[What you will do] If a line in the entries below includes "that", pick it out and copy it.
----- Source information -----
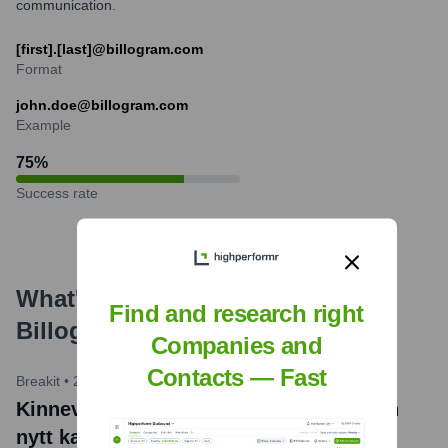
communication.
[first].[last]@billogram.com
Format
john.doe@billogram.com
Example
75
%
Success rate
What's the Latest News About
Find and research right
Billogram
?
Companies and
Contacts — Fast
Breakit
•
2023-04-28
Kinnevik och franska Partech stoppar in
nytt kapital i fakturabotten Billogram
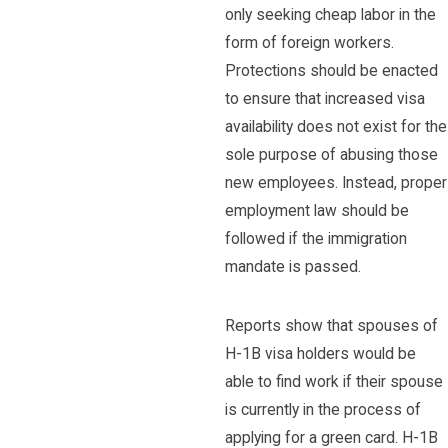
only seeking cheap labor in the
form of foreign workers.
Protections should be enacted
to ensure that increased visa
availability does not exist for the
sole purpose of abusing those
new employees. Instead, proper
employment law should be
followed if the immigration
mandate is passed.
Reports show that spouses of
H-1B visa holders would be
able to find work if their spouse
is currently in the process of
applying for a green card. H-1B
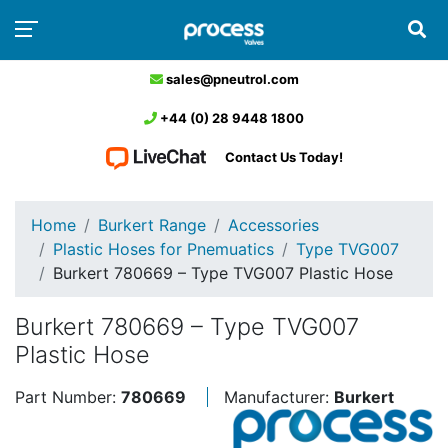
sales@pneutrol.com
+44 (0) 28 9448 1800
Contact Us Today!
Home
Burkert Range
Accessories
Plastic Hoses for Pnemuatics
Type TVG007
Burkert 780669 – Type TVG007 Plastic Hose
Burkert 780669 – Type TVG007
Plastic Hose
Part Number:
780669
Manufacturer:
Burkert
-----
[Answer area]
to ensure that increased visa
Reports show that spouses of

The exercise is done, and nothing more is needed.